Brenna's Recovery Story

"My addiction lead to my recovery" - Brenna


My name is Brenna (@sobrennity) and I am a 29 year old recovering alcoholic. I celebrate my sobriety daily, but especially on April 23 yearly. I recently celebrated 41 months and I am just as amazed as you are. Never in a million years did I think I’d make it to see 29, but here we are. I am figuring it out and rocking my recovery daily.

I started drinking at 13 years old. I can remember who I was with, where I was, how it made me feel, and surprisingly - how it tasted. My “friends” and I were at their grandparents cabin in Ste. Genevieve county and go figure - the grandparents weren't home. I felt cool. I wanted to be as cool as the older kids who were very much present at this party. I first tasted bud light knowing that it didn’t taste good and I faked it. I even tried my first cigarette and never looked back.

My life changed drastically after I began drinking. I would make plans revolving around alcohol, spending money, and sleepless nights. I started hanging out with not so nice people and making poor decisions. These decisions would eventually drive me away. At 19 years old, I made the biggest decision of my entire life and that was to move far away. I knew that I needed more in life than depressive episodes, binge drinking, and nightly panic attacks. It wasn’t until I moved away that I realized that it wasn’t about where you were or who you were with when you find an excuse to drink - you stick with it.

I was 26 and suicidal. Never in a million years, did I think I’d ever go through with taking my own life. I know how your pain transfers to those you love. I know how it feels when you lose someone you love without any explanation or reasoning. Yet, it was something I contemplated daily. April 22, 2017 started out like any other night out on the town. I turned to the bartender and ordered my usual drink (double shot of Greygoose, sprite, and a lime) in a short glass because I knew just what I needed to quiet those obnoxious voices in my head. I somehow thought that face planting on the ground, struggling to get up, and wobbling around like a toddler who is learning how to walk for the first time was cute. Boy, was I wrong and it nearly cost me my life. I went home that night, hopped in my car, and drove recklessly throughout the neighborhood. I had plans to take my life that night, but something within me spoke to me and I knew in that moment that it was not my time.

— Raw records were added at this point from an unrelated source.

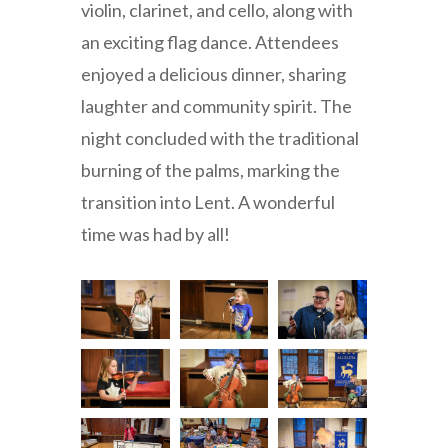
violin, clarinet, and cello, along with
an exciting flag dance. Attendees
enjoyed a delicious dinner, sharing
laughter and community spirit. The
night concluded with the traditional
burning of the palms, marking the
transition into Lent. A wonderful
time was had by all!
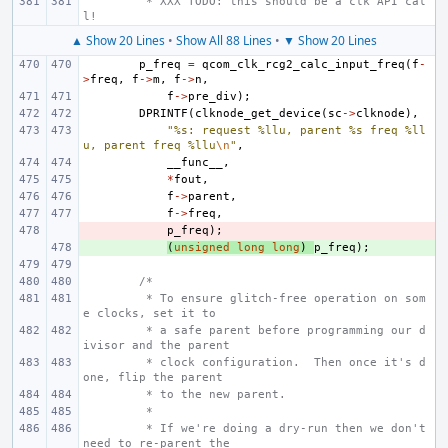
 * XXX TODO: this should be a clk API cal
l!
▲ Show 20 Lines
•
Show All 88 Lines
•
▼ Show 20 Lines
p_freq
=
qcom_clk_rcg2_calc_input_freq
(
f
-
>
freq
,
f
->
m
,
f
->
n
,
f
->
pre_div
);
DPRINTF
(
clknode_get_device
(
sc
->
clknode
),
"%s: request %llu, parent %s freq %ll
u, parent freq %llu
\n
"
,
__func__
,
*
fout
,
f
->
parent
,
f
->
freq
,
- 
p_freq
);
+ 
(
unsigned
long
long
)
p_freq
);
/*
 * To ensure glitch-free operation on som
e clocks, set it to
 * a safe parent before programming our d
ivisor and the parent
 * clock configuration.  Then once it's d
one, flip the parent
 * to the new parent.
 *
 * If we're doing a dry-run then we don't 
need to re-parent the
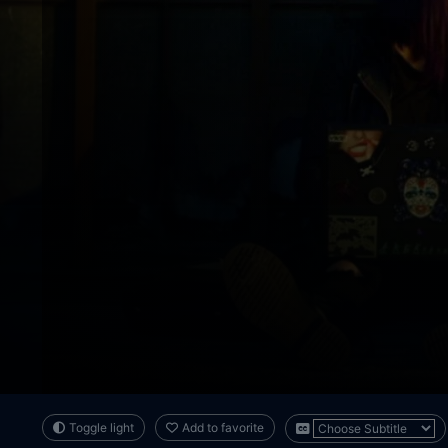
Toggle light
Add to favorite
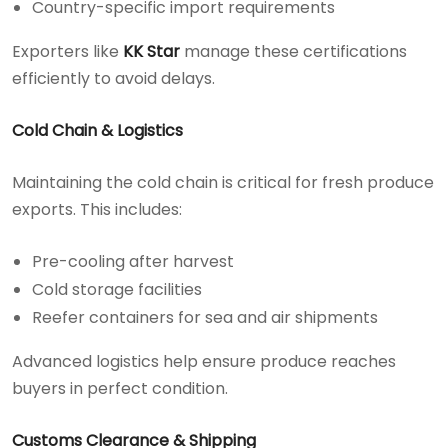
Country-specific import requirements
Exporters like
KK Star
manage these certifications
efficiently to avoid delays.
Cold Chain & Logistics
Maintaining the cold chain is critical for fresh produce
exports. This includes:
Pre-cooling after harvest
Cold storage facilities
Reefer containers for sea and air shipments
Advanced logistics help ensure produce reaches
buyers in perfect condition.
Customs Clearance & Shipping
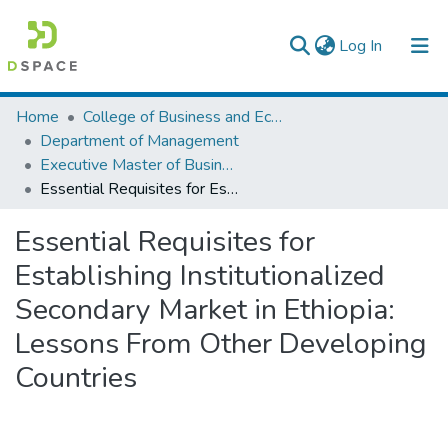
(current)
Log In
Colleges, Institutes & Collections
Home
College of Business and Economics
Department of Management
Browse AAU-ETD
Executive Master of Business Administration
Essential Requisites for Establishing Institutionalized Secondary Market in Ethiopia: Lessons From Other Developing Countries
Statistics
Essential Requisites for
Establishing Institutionalized
Secondary Market in Ethiopia:
Lessons From Other Developing
Countries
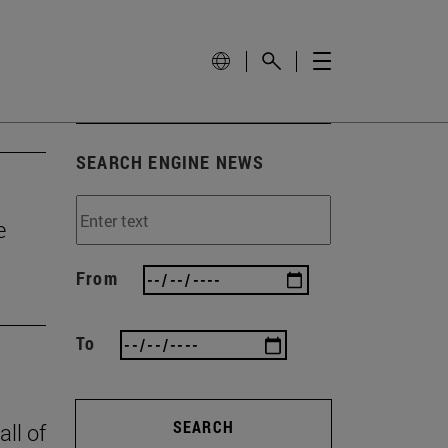
SEARCH ENGINE NEWS
e
From
To
SEARCH
all of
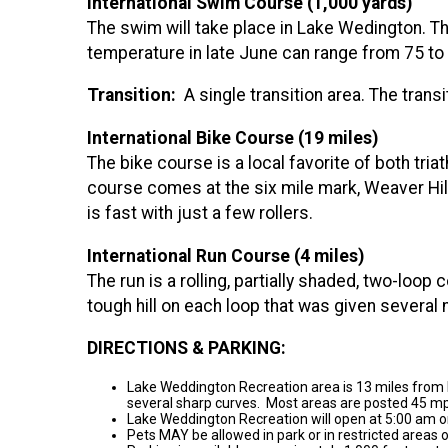
International Swim Course (1,000 yards)
The swim will take place in Lake Wedington. The
temperature in late June can range from 75 to
Transition:
A single transition area. The transi
International Bike Course (19 miles)
The bike course is a local favorite of both tria
course comes at the six mile mark, Weaver Hill 
is fast with just a few rollers.
International Run Course (4 miles)
The run is a rolling, partially shaded, two-lo
tough hill on each loop that was given several 
DIRECTIONS & PARKING:
Lake Weddington Recreation area is 13 miles from 
several sharp curves. Most areas are posted 45 mph
Lake Weddington Recreation will open at 5:00 am o
Pets MAY be allowed in park or in restricted areas 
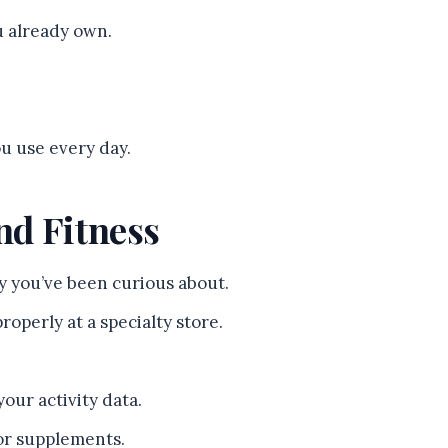
ou already own.
u use every day.
nd Fitness
y you’ve been curious about.
roperly at a specialty store.
your activity data.
or supplements.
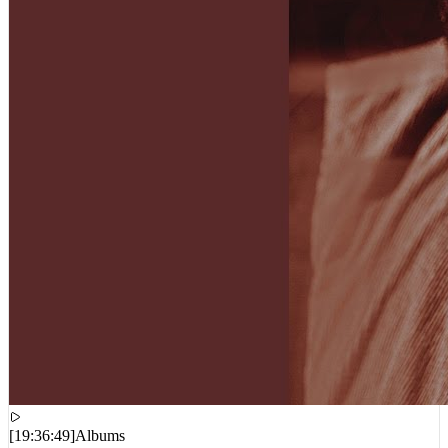
[
19:36:49
]
Albums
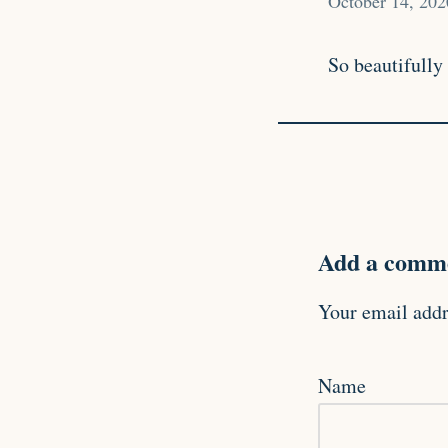
October 14, 202
So beautifully
Add a comme
Your email addr
Name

Breaking up with booze is by far the hardest, most rewarding decision I’ve ever made but with sobriety - come challenges. I have learned that it is okay to be by yourself and that some people simply don’t want you to succeed. I have learned that there are more people in this life who want you to fail. I use this as a way to push past and still be successful. I’ve learned that you’re not missing out by not going to the bar every weekend and your bank account will thank you. I’ve also learned that your mental state won’t change in a day. It takes months and months and months to get back on track. I’ve also learned that it is 1000 percent okay to ask for help when you need it and that the only ones who make you feel wrong for doing so, are the ones who are secretly fighting their own battles.

Nomo was my biggest friend when I first quit drinking and messaging the only sober person I knew at the time. His response meant everything to me in those moments. I try to be that for others who are new to recovery. The digital sponsor app has been an amazing tool in the recent months and I am so very thankful that we have these tools when we need them most.

The best part of being sober is that I no longer want to die. If I hadn’t quit when I did, I would not be here today. The people recovery has brought me to, the places I’ve experienced, the memories, and experiences are what make this all worth the while. I would 10/10 recommend this sober life. I offer you this if you are new (or old) to recovery - cling to those who bring out the best in you. 99.9% of the time, they are on a similar boat. Document your recovery journey, write to your past self, seek forgiveness, create a bucket list yearly, and follow like minded people. Those are the people who will take you places and pick your head up when you need it the most. Oh, and always remember to look on the bright side (even when the bright side isn’t so bright. You’ve got this - I, along with the rest of the sober community are rooting for you!